Q: On CPO at scale, how do you see deployments across architectures? With Celestial AI integrated, will you offer UA Link-based switch-tray products, and when would volume start?
A: We have long believed CPO will be limited at scale in scale-out networks vs. pluggables, and that view remains. We can integrate Celestial tech with Innovium or Teralynx and have proven concepts, but it is not our current focus and we will flex to market demand.
The true inflection is in scale-up architectures where UA Link-like protocols shine and CPO delivers large value. The Celestial deal brought a key design win and deep partnership here, and we are driving to a volume ramp by late next year.
The solution will serve scale-up use cases, integrating PF chiplets on the XPU and switch sides. While most scale-up switching will remain copper-based for some time, industry interest in CPO exploding in scale-up in a few years is very strong. That underpinned our recent M&A and team build-out.

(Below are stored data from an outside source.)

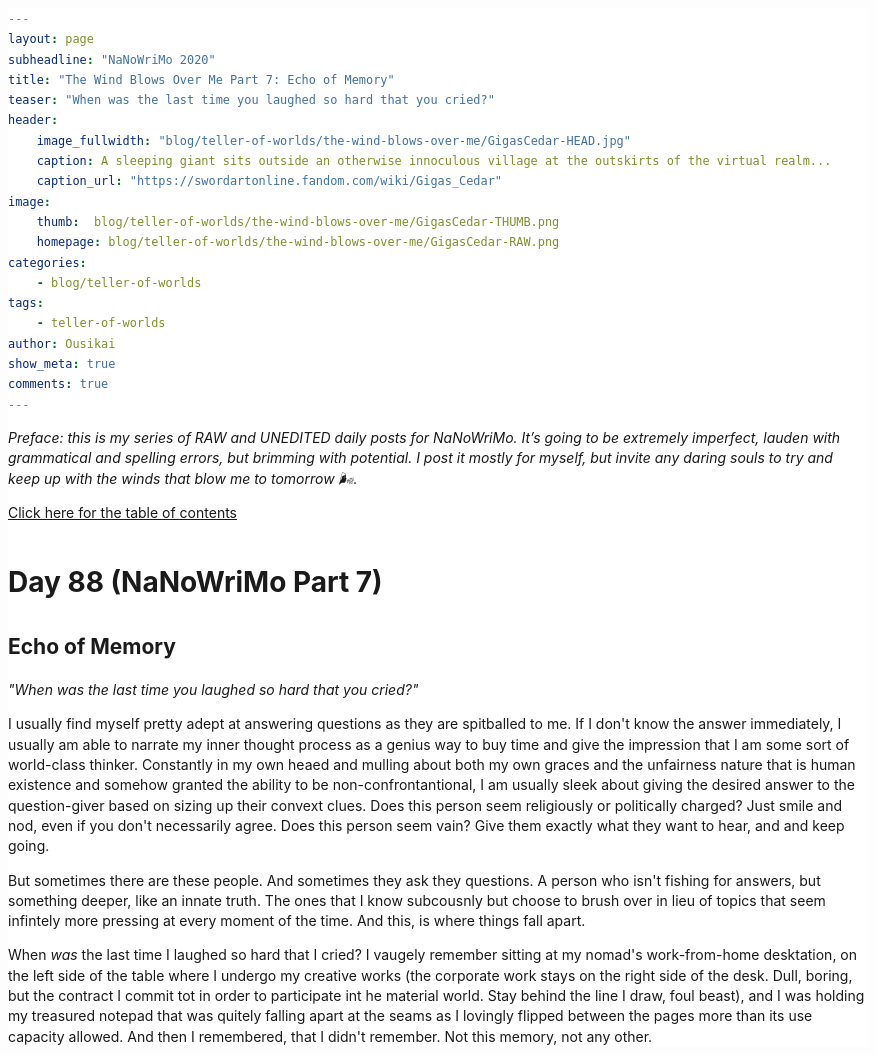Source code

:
 ```yaml
---
layout: page
subheadline: "NaNoWriMo 2020"
title: "The Wind Blows Over Me Part 7: Echo of Memory"
teaser: "When was the last time you laughed so hard that you cried?"
header:
    image_fullwidth: "blog/teller-of-worlds/the-wind-blows-over-me/GigasCedar-HEAD.jpg"
    caption: A sleeping giant sits outside an otherwise innoculous village at the outskirts of the virtual realm...
    caption_url: "https://swordartonline.fandom.com/wiki/Gigas_Cedar"
image:
    thumb:  blog/teller-of-worlds/the-wind-blows-over-me/GigasCedar-THUMB.png
    homepage: blog/teller-of-worlds/the-wind-blows-over-me/GigasCedar-RAW.png
categories:
    - blog/teller-of-worlds
tags:   
    - teller-of-worlds
author: Ousikai
show_meta: true
comments: true
---
```

*Preface: this is my series of RAW and UNEDITED daily posts for NaNoWriMo. It’s going to be extremely imperfect, lauden with grammatical and spelling errors, but brimming with potential. I post it mostly for myself, but invite any daring souls to try and keep up with the winds that blow me to tomorrow :wind_face:.*

[Click here for the table of contents]({{site.url}}{{site.baseurl}}/blog/teller-of-worlds/the-wind-blows-over-me-table-of-contents) <br/>

# Day 88 (NaNoWriMo Part 7)     
## Echo of Memory 

*"When was the last time you laughed so hard that you cried?"*

I usually find myself pretty adept at answering questions as they are spitballed to me. If I don't know the answer immediately, I usually am able to narrate my inner thought process as a genius way to buy time and give the impression that I am some sort of world-class thinker. Constantly in my own heaed and mulling about both my own graces and the unfairness nature that is human existence and somehow granted the ability to be non-confrontantional, I am usually sleek about giving the desired answer to the question-giver based on sizing up their convext clues. Does this person seem religiously or politically charged? Just smile and nod, even if you don't necessarily agree. Does this person seem vain? Give them exactly what they want to hear, and and keep going.

But sometimes there are these people. And sometimes they ask they questions. A person who isn't fishing for answers, but something deeper, like an innate truth. The ones that I know subcousnly but choose to brush over in lieu of topics that seem infintely more pressing at every moment of the time. And this, is where things fall apart. 

When *was* the last time I laughed so hard that I cried? I vaugely remember sitting at my nomad's work-from-home desktation, on the left side of the table where I undergo my creative works (the corporate work stays on the right side of the desk. Dull, boring, but the contract I commit tot in order to participate int he material world. Stay behind the line I draw, foul beast), and I was holding my treasured notepad that was quitely falling apart at the seams as I lovingly flipped between the pages more than its use capacity allowed. And then I remembered, that I didn't remember. Not this memory, not any other.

In short, we will ship CPO for scale-up to a major customer next year and are developing follow-ons. Most other deployments will stay copper for now.
Q: Given Interconnect is the current AI bottleneck with higher margins and clearer leadership, why not tilt R&D fully to Interconnect instead of continuing to invest in Custom ASIC/XPU? Does it weigh on the multiple?
A: I am not sure which is the 'bigger' bottleneck — both Interconnect and processors have major challenges. We are going all-in on Interconnect, as seen in last year's M&A — there is no compromise there.
We persist in Custom for strategic reasons. When we bought Avera in 2019, we did not foresee a $50bn TAM, but we wanted a vanguard for Marvell. Custom forces leadership in advanced nodes, packaging, and core IP, turning Marvell from a fast follower into a true tech leader.
I acknowledge noise around Custom over the past year hurt the multiple. But the facts are: it scaled from zero to $1.5bn, grows again this year, and doubles next year. Customers fund large NRE and commit deeply, so this is not a resource drain.
Rumors about share loss or program changes proved wrong. Look at this year's guide and next year's outlook — do I look shaken? Not at all. We will ignore the noise and keep building Marvell as a company with impact across the AI stack, from electrical to optical, Interconnect to compute.